→ Instructions for the task
Every line with the string "VIOLATION" should be copied from the data.

→ Listed records
------------------------------------------------

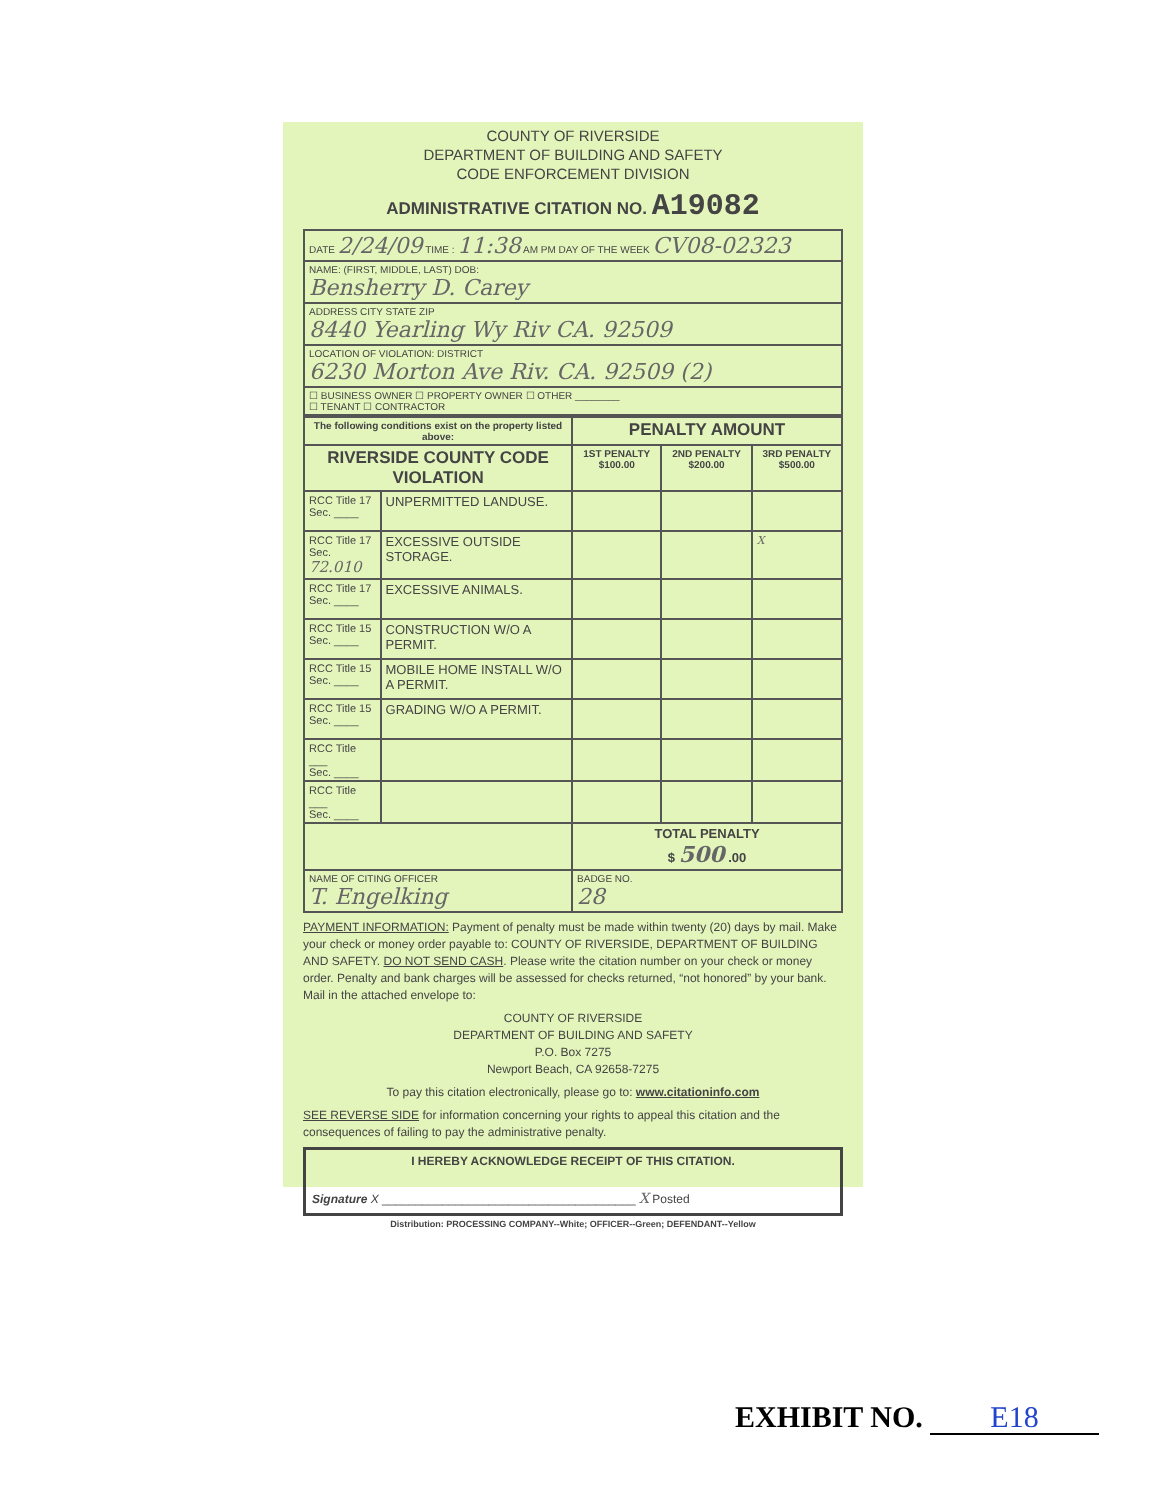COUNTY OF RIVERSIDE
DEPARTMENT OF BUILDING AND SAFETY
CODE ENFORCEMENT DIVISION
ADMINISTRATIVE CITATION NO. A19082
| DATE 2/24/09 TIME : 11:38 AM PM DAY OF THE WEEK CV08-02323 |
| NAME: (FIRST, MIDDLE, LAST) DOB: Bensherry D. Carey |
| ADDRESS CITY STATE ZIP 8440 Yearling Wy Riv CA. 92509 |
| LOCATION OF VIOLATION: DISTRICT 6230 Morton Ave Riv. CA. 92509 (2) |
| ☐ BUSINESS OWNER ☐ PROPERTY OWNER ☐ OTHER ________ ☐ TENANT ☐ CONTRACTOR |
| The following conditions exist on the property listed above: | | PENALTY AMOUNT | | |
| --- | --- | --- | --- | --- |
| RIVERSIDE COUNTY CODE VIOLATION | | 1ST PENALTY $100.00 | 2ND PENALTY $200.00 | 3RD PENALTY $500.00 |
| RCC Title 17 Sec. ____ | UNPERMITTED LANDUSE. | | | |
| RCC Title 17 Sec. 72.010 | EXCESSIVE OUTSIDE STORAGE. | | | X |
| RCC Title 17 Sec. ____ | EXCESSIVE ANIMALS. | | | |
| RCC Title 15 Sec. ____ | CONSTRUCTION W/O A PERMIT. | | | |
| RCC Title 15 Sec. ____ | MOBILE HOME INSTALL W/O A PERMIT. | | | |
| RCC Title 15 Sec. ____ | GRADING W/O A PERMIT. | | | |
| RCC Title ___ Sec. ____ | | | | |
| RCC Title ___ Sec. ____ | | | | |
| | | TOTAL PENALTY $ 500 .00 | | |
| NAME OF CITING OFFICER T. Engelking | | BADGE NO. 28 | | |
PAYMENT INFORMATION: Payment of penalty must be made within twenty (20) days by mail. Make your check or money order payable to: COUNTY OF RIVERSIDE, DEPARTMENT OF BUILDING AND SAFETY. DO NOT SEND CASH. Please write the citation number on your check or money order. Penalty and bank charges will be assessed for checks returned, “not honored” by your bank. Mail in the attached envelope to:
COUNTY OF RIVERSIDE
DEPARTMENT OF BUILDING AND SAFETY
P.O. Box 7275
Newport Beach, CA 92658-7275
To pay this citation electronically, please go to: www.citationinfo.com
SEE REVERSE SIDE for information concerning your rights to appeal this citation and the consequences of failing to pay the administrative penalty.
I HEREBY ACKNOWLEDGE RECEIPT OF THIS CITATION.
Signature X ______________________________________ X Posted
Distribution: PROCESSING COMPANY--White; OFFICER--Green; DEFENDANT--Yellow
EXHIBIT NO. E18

------------------------------------------------

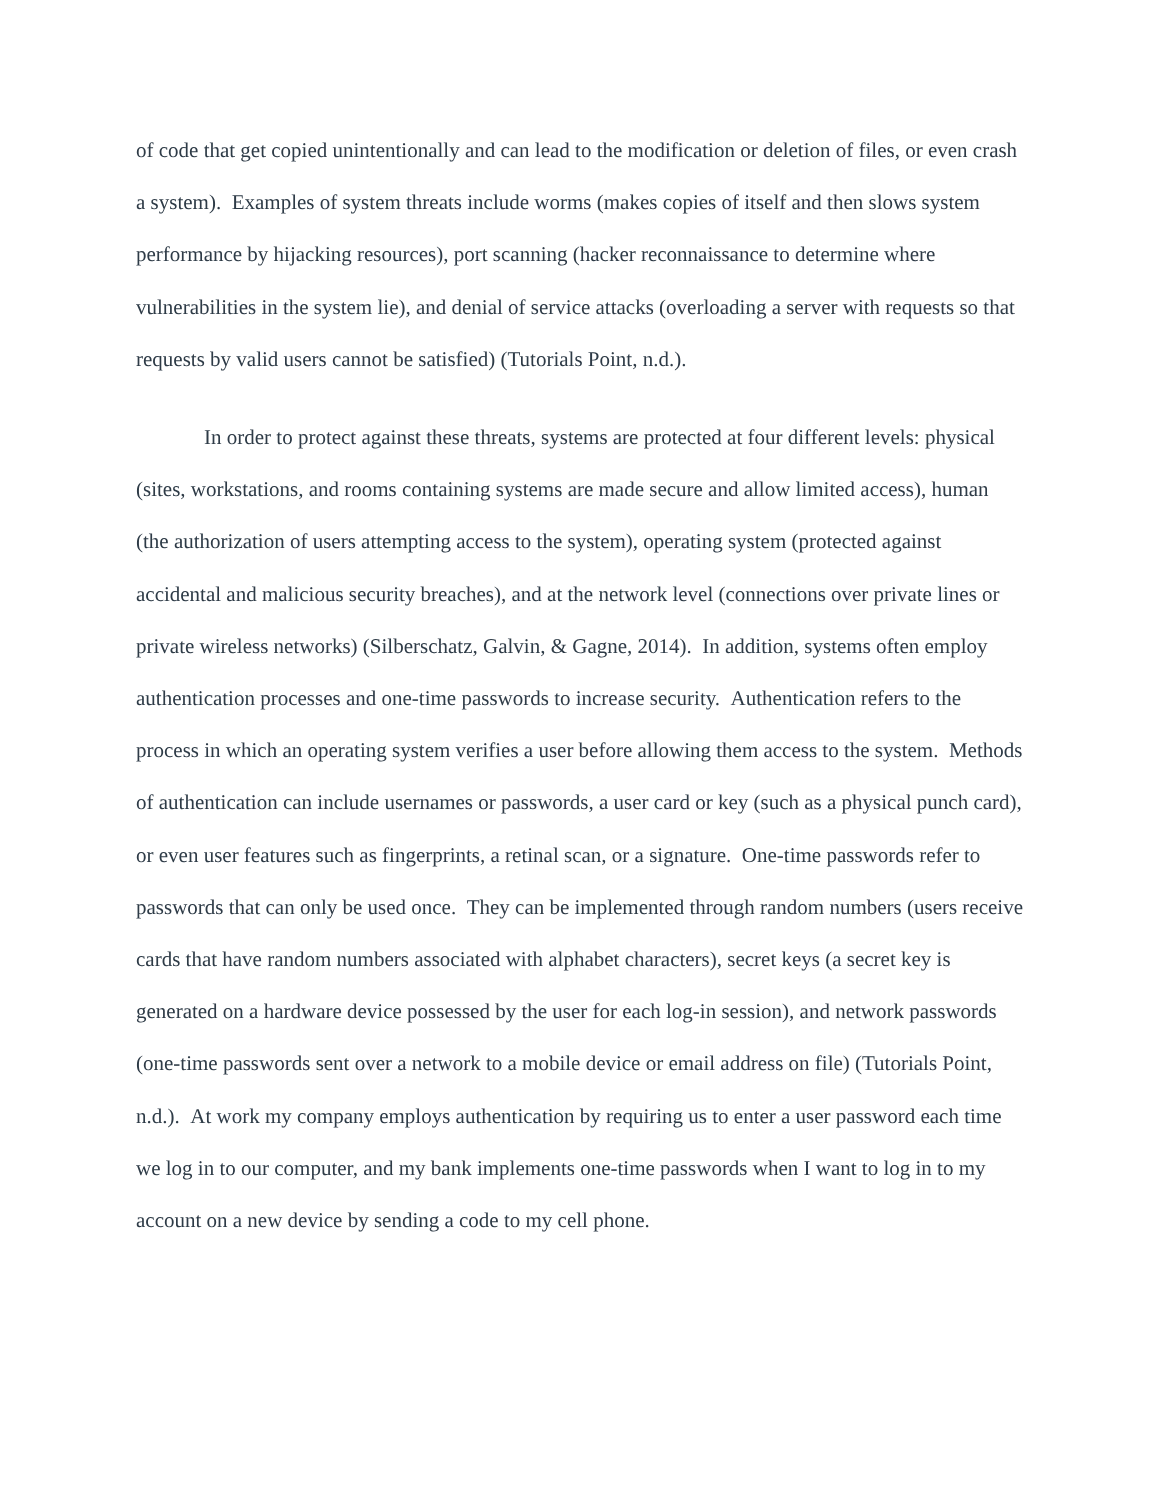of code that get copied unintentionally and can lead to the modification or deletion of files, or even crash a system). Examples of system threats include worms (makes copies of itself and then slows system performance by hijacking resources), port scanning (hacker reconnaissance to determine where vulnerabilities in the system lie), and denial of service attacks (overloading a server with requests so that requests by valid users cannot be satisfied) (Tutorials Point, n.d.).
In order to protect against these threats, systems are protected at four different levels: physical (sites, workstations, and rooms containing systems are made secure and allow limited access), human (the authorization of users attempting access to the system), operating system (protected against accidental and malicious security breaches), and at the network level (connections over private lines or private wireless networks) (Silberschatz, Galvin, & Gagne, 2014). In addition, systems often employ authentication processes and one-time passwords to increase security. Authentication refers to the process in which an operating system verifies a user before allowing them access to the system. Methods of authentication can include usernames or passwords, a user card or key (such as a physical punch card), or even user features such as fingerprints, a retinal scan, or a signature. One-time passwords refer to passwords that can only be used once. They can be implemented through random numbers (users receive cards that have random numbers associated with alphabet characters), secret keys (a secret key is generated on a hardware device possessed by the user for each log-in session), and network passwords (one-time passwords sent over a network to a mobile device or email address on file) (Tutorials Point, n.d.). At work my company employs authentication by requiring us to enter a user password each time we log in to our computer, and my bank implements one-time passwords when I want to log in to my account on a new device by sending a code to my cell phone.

------------------------------------------------

→ Task answer
| LOCATION OF VIOLATION: DISTRICT 6230 Morton Ave Riv. CA. 92509 (2) |
| RIVERSIDE COUNTY CODE VIOLATION | | 1ST PENALTY $100.00 | 2ND PENALTY $200.00 | 3RD PENALTY $500.00 |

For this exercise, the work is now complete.